It was the highlight of my day. Fancy waking up to find yourself dead. I knew I was invisible, got that mastered long ago, but dead, never tried that before.
Still a bum, lots of walking, birdwatching, exploring rain forests, even a bit of body surfing earlier this year in Mexico. Unfortunately I have to work to pay for it, but no more than I really have to.
No running at all, legs packed up on me in 1988. Knees started aching badly. As my achilles were a total mess already, decided to call it a day. Big shame as I truly loved running. I wanted to run until I really did drop.
Two operations on achilles and calves kept me mobile but no help for running.
I met the real Zatopek in Budapest in 1982. I thought he was dead also, ooops.

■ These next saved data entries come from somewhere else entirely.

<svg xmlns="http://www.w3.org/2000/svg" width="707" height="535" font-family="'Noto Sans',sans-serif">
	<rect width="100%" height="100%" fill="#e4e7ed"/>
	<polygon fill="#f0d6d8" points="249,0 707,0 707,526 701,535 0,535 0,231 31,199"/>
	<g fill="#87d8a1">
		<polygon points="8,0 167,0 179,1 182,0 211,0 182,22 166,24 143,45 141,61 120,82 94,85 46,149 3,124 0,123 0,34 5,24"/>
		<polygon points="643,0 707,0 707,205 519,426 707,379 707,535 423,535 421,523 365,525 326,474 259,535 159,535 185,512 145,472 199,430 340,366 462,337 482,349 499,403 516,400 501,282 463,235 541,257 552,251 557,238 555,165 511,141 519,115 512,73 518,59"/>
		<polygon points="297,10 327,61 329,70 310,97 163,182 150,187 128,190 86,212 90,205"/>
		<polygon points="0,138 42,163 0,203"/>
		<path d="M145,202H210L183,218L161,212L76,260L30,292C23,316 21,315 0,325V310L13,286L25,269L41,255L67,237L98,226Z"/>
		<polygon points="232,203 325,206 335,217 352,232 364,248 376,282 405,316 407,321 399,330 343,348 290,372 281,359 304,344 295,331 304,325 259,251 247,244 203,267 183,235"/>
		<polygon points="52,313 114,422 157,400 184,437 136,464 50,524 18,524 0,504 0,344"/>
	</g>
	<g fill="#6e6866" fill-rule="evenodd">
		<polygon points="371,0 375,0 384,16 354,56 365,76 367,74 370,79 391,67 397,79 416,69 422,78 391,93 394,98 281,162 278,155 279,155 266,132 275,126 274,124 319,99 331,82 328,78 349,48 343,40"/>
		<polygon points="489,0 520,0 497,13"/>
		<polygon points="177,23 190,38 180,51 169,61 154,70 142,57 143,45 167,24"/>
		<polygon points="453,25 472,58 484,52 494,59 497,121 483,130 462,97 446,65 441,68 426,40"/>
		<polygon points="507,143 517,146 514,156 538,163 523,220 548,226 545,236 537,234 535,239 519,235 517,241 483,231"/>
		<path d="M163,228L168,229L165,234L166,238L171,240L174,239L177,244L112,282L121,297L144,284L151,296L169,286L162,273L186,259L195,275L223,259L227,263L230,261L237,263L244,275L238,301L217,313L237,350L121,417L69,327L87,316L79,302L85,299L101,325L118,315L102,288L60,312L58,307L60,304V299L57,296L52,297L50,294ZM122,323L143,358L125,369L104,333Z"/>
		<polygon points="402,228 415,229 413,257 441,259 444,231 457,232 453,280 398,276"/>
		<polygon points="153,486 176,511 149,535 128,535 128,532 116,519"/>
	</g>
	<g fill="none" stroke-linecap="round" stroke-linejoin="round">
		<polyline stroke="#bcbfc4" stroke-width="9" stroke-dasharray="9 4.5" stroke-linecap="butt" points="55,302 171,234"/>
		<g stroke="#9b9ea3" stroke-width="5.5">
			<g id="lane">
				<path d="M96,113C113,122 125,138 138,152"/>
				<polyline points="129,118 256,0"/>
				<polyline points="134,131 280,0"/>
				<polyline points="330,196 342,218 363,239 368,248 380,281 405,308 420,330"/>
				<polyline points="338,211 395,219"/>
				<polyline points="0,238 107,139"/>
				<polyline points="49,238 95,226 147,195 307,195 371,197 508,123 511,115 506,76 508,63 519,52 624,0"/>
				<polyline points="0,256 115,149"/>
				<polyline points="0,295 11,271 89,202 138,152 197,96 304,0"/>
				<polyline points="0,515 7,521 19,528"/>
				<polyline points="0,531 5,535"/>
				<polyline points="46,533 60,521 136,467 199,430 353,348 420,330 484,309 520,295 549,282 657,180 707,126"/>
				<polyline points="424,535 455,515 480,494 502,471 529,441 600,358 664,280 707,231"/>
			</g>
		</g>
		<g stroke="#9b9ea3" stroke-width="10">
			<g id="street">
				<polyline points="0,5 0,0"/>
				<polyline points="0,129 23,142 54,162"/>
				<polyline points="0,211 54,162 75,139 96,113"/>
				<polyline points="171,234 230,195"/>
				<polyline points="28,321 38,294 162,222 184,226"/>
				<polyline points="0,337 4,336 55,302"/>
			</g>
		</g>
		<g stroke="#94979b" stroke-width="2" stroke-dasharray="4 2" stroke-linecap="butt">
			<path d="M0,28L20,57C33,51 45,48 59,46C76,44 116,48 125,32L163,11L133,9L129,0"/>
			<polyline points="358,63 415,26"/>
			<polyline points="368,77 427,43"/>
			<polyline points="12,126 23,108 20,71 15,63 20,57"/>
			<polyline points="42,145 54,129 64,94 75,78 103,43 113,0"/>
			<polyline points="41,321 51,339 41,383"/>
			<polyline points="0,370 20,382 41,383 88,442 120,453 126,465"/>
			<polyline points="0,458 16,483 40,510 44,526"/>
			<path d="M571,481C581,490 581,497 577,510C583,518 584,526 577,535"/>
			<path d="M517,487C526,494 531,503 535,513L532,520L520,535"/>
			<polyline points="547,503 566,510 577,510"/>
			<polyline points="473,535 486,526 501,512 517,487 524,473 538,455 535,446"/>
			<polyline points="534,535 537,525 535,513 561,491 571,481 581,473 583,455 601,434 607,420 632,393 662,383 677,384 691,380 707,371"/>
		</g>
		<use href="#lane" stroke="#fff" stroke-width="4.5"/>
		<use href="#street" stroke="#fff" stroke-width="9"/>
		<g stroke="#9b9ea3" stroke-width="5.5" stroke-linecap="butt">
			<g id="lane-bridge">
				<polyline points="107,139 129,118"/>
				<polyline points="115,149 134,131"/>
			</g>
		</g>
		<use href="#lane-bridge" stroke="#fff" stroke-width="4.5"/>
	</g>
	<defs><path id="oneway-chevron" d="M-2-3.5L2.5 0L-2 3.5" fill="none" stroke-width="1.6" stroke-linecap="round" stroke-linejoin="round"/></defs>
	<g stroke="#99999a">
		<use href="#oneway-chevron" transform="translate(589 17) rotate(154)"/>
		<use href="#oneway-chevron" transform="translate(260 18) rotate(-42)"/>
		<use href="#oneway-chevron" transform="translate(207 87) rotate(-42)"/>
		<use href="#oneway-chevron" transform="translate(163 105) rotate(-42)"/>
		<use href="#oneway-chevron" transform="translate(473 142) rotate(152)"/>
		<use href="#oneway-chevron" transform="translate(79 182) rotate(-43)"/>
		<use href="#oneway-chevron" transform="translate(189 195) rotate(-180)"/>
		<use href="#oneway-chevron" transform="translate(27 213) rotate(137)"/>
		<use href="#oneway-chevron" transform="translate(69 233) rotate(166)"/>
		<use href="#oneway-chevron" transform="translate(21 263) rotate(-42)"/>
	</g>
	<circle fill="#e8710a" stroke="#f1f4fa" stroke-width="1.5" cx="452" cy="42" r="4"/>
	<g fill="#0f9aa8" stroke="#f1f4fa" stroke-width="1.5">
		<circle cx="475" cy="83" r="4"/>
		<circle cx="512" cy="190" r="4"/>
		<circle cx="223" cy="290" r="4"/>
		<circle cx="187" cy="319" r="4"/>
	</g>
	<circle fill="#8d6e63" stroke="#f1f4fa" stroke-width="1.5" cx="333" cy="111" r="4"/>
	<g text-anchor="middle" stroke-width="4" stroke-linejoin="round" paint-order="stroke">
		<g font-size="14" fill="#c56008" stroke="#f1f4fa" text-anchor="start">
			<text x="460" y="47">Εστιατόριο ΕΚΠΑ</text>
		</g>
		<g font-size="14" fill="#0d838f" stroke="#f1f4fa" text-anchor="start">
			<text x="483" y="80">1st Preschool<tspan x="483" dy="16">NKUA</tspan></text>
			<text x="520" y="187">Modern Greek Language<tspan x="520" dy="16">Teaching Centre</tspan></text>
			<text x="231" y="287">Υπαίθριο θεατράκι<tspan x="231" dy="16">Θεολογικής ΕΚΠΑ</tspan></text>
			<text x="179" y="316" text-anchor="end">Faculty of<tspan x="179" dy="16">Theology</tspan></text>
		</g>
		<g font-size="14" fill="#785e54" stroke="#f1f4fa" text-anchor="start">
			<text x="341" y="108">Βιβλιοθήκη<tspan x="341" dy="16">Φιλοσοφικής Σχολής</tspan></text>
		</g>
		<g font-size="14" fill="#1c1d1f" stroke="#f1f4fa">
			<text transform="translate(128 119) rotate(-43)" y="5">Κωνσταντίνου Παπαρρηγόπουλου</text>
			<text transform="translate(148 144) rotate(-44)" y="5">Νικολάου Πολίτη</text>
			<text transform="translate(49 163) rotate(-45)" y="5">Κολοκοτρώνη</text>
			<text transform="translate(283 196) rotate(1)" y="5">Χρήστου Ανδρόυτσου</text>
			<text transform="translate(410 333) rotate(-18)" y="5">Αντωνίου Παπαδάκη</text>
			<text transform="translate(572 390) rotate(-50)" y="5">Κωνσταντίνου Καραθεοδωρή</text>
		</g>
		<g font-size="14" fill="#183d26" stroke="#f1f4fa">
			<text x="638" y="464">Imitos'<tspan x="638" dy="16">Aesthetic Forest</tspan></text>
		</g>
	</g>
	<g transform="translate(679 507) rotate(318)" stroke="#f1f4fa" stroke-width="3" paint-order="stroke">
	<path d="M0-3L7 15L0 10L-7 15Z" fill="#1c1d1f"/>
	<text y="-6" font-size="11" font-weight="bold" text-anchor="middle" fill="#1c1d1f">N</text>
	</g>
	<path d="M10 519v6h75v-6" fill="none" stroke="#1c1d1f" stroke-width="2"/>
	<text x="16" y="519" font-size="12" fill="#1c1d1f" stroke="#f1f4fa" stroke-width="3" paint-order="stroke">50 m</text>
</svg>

The TAC XC in 1981 really was a fab field. The starter was Wilt Chamberlain, BIG guy. The field went off like a rocket, never experienced a start like it. I always preferred a slow start then work my way through. But for once I went with the leaders from the gun. A BIG BIG gamble but it worked. I had already gambled a lot on going to LA for the race. Not a lot of $$ in the kitty back then. But as I had done well in 1980 at Pocatello, I had to go back to win. Sounds arrogant but that was the plan. Having Alberto there was icing on the cake. The atrocious weather, rain all night and day was ideal for me, lovely cool conditions, fabulous running surface, I loved racing on US golf courses. The muddy UK XC courses at the time were totally unsuitable to me.
Finishing the race my excitement got the better of me. Any negative comments were aimed at the media not Alberto. I was sick to death of them making him out to be so incredible. He certainly was a great marathoner, no problems there. My comments were totally lost on the gentlemen of the press. The same thing happened with Ovett/Coe/Cram/Thompson, all incredible athletes but the media really do overdo it.
Anybody can be beaten! A lot of western athletes seem not to know this and the Africans kick their butts everytime. My attitude was a long term learning curve. I'd lose, learn from my weaknesses, analyse the opposition, then come back and win. Worked for years. Total belief in ones abilities is needed, just needs time, experience.
Well, I hope that answers a few questions, poses a few more? This is what I love about the internet, cuts out the middleman (media) and their version of the truth.